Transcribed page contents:
▬▬▬▬▬▬▬▬▬▬

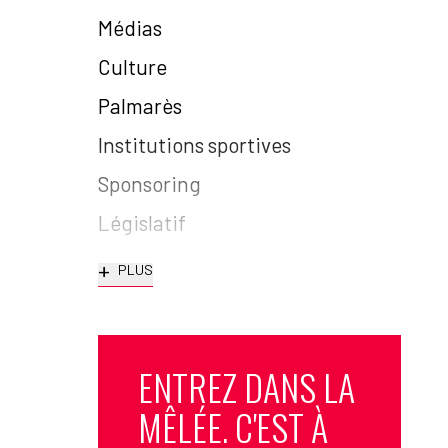
Médias
Culture
Palmarès
Institutions sportives
Sponsoring
Législatif
+
PLUS
ENTREZ DANS LA
MÊLÉE. C'EST À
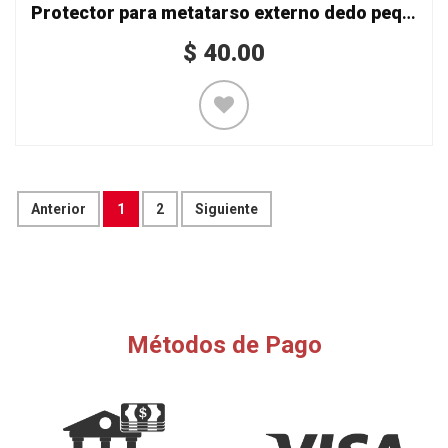
Protector para metatarso externo dedo pequeño
$
40.00
Anterior
1
2
Siguiente
Métodos de Pago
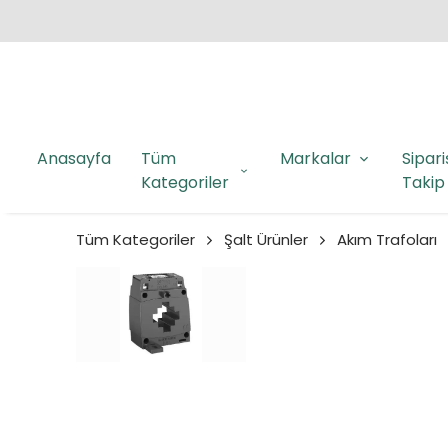
Anasayfa
Tüm
Markalar
Sipari
Kategoriler
Takip
Tüm Kategoriler
Şalt Ürünler
Akım Trafoları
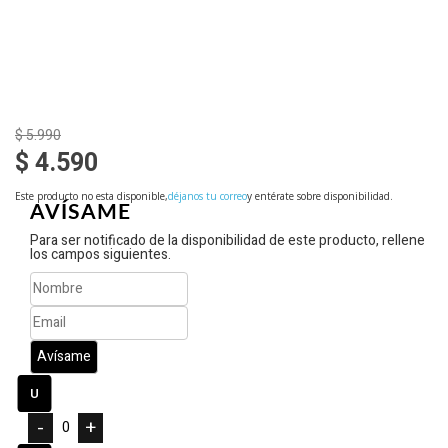
$ 5.990
$ 4.590
Este producto no esta disponible,
déjanos tu correo
y entérate sobre disponibilidad.
Para ser notificado de la disponibilidad de este producto, rellene
los campos siguientes.
-
+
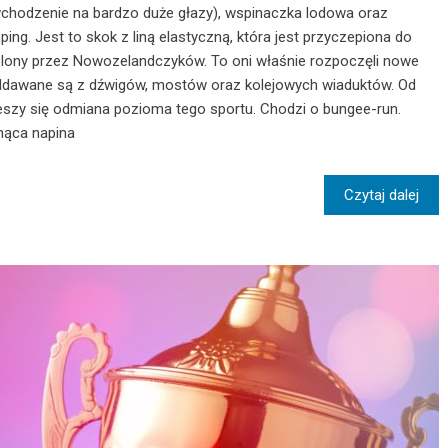
(wchodzenie na bardzo duże głazy), wspinaczka lodowa oraz
ng. Jest to skok z liną elastyczną, która jest przyczepiona do
ślony przez Nowozelandczyków. To oni właśnie rozpoczęli nowe
 oddawane są z dźwigów, mostów oraz kolejowych wiaduktów. Od
zy się odmiana pozioma tego sportu. Chodzi o bungee-run.
nąca napina
Czytaj dalej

▬▬▬▬▬▬▬▬▬▬

AIM OF THE EXERCISE:
The response consists of the lines above that contain "oraz".

EXPECTED OUTPUT:
(wchodzenie na bardzo duże głazy), wspinaczka lodowa oraz
 oddawane są z dźwigów, mostów oraz kolejowych wiaduktów. Od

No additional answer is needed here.